Les Chroniques de Sire Jean Froissart/Livre I, Partie I/Chapitre CCLVIII

Livre I. — Partie I. [1346]

CHAPITRE CCLVIII.


Comment le duc de Normandie commanda faire un pont sur la rivière devant Aiguillon, qui plusieurs fois fut dépecé par ceux du châtel.

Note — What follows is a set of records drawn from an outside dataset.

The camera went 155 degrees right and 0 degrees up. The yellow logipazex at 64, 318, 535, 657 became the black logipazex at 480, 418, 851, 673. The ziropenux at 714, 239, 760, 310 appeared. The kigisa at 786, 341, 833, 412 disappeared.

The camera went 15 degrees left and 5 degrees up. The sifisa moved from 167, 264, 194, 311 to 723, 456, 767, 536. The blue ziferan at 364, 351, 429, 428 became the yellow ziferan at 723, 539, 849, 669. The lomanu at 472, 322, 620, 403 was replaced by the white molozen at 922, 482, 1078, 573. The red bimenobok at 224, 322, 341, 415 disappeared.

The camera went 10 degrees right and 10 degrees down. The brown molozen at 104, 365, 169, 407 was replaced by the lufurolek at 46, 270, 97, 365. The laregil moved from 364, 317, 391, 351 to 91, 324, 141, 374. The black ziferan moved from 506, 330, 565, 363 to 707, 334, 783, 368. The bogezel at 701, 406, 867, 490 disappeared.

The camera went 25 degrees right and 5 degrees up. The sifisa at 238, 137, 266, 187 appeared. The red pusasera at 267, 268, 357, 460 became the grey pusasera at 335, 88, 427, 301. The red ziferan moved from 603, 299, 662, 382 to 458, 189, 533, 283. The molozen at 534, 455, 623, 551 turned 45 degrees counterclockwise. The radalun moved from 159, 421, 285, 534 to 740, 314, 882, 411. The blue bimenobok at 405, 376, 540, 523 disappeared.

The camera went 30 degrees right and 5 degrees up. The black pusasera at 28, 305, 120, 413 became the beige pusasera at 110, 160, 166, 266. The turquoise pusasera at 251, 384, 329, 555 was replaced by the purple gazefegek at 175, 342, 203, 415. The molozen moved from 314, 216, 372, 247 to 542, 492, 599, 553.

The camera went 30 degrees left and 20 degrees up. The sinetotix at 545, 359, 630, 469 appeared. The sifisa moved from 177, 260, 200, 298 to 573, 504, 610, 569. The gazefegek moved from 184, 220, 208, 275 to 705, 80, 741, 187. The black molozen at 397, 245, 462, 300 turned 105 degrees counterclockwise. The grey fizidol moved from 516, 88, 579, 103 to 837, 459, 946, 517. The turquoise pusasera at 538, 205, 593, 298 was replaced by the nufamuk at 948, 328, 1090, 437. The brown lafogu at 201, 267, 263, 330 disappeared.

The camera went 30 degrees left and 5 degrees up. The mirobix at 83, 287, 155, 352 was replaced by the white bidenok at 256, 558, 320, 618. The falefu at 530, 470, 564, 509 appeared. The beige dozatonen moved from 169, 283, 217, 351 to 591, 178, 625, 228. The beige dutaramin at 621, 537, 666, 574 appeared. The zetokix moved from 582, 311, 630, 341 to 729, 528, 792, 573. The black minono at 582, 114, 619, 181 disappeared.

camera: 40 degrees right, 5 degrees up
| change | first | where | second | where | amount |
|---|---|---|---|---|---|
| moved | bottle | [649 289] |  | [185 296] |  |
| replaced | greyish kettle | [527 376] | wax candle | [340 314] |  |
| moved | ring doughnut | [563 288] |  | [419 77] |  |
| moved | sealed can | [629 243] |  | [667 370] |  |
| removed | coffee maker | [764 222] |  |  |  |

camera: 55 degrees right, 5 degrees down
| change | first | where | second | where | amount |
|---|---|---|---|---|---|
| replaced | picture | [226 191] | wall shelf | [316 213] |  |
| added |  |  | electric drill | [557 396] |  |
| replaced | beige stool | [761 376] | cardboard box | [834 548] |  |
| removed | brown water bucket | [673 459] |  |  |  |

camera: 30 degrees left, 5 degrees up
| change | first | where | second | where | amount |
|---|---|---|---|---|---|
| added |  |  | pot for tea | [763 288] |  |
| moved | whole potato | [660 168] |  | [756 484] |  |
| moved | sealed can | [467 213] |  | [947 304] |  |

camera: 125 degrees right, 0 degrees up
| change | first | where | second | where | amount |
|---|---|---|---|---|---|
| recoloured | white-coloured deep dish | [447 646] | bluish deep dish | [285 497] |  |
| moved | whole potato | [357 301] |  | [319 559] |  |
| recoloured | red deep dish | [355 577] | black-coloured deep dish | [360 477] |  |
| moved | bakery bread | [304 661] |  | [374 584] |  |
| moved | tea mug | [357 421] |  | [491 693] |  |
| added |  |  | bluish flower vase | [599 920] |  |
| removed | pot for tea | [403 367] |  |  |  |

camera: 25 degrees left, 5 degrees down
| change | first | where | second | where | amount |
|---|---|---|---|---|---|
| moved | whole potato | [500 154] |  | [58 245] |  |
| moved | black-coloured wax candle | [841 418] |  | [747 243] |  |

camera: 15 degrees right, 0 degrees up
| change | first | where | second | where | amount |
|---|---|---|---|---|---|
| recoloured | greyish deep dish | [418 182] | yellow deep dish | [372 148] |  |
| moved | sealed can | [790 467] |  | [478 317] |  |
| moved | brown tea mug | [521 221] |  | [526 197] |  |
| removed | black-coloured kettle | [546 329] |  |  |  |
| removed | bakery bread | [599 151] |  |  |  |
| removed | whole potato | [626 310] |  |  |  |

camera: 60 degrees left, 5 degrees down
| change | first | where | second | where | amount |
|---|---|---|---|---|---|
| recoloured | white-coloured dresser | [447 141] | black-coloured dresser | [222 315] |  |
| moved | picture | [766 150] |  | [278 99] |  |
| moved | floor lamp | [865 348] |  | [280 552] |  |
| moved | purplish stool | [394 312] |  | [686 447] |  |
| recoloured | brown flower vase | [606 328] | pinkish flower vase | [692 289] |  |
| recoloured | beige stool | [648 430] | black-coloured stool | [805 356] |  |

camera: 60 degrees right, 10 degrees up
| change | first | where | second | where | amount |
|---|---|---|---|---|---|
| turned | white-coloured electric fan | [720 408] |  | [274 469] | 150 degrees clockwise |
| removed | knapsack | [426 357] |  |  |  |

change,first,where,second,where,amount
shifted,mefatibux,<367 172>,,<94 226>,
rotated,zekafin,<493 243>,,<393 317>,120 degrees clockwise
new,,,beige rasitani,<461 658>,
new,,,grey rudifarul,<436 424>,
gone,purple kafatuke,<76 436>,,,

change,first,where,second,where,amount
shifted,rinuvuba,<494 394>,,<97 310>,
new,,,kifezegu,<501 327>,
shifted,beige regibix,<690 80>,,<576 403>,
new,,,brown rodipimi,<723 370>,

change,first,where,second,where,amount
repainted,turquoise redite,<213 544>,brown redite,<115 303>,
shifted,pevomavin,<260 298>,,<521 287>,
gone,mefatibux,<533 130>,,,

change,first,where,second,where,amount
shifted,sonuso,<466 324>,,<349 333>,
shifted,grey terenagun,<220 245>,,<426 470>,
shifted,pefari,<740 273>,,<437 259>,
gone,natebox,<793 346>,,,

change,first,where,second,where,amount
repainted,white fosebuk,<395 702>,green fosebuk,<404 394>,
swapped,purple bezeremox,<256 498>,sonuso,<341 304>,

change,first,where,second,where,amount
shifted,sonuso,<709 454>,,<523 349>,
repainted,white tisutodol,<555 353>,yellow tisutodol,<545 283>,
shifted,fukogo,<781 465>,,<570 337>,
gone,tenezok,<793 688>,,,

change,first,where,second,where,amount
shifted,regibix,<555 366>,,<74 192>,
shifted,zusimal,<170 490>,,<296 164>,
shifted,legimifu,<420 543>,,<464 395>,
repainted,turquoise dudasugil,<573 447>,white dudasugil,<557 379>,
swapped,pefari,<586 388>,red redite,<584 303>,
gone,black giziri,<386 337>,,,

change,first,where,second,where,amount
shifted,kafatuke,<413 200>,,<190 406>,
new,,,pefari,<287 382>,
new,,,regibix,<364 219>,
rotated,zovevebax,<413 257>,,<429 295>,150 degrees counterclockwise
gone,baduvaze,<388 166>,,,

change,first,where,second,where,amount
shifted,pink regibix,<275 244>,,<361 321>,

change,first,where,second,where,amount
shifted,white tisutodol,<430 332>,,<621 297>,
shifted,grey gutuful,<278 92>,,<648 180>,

Quand les seigneurs et les barons de France furent venus devant Aiguillon, ils regardèrent premièrement et considérèrent qu’ils ne pouvoient venir jusques à la forteresse, s’ils ne passoient la rivière, qui est large, longue et profonde. Or leur convenoit faire un pont pour la passer. Si commanda le duc que le pont fût fait, quoi qu’il coûtât. Si y vinrent, pour ce pont ouvrer, plus de trois cents charpentiers, qui y ouvroient jour et nuit. Quand les chevaliers qui dedans Aiguillon étoient, virent que ce pont étoit fait à moitié de la rivière, ils firent appareiller trois nefs, et entrèrent dedans, puis chassèrent tous ces ouvriers et les gardes aussi, et défirent, tantôt et sans délai, tout ce qu’ils avoient fait et charpenté à grand’peine, un grand temps. Quand les seigneurs de France virent ce, ils furent durement courroucés, et firent appareiller autres naves à l’encontre d’eux, et mirent dedans grand’foison de gens d’armes, Gennevois, bidaus et arbalétriers, et commandèrent aux ouvriers à ouvrer, sur la fiance de leurs gardes. Quand les ouvriers eurent ouvré un jour jusques à heure de midi, messire Gautier de Mauny, et aucuns de ses compagnons entrèrent en leurs nefs, et coururent sur ces ouvriers et leurs gardes ; et en y eut foison de morts et de blessés, et convint aux ouvriers laisser œuvre et retourner arrière. Et fut adonc défait quant qu’ils avoient fait ; et ils laissèrent des morts et des noyés grand’foison. Ces débats et cette riote recommençoient tous les jours. Au dernier, les seigneurs de France y furent si étoffément, et si bien gardèrent leurs ouvriers, que le pont fut fait, bon et fort. Si passèrent adonc les seigneurs et tout l’ost outre, armés et ordonnés par manière de bataille, et assaillirent le châtel d’Aiguillon fortement et durement, sans eux épargner. Et y eut ce jour très fort assaut et maint homme blessé, car ceux de dedans se défendoient si vassalement que merveilles seroit à recorder. Et dura cet assaut un jour tout entier ; mais rien n’y firent. Si retournèrent au soir en leurs logis, pour eux reposer et aiser ; et avoient bien de quoi ; car leur ost étoit bien pourvu de tous biens. Ceux du châtel se retrairent aussi, et remirent à point ce que brisé et rompu étoit ; car ils avoient grand’foison d’ouvriers.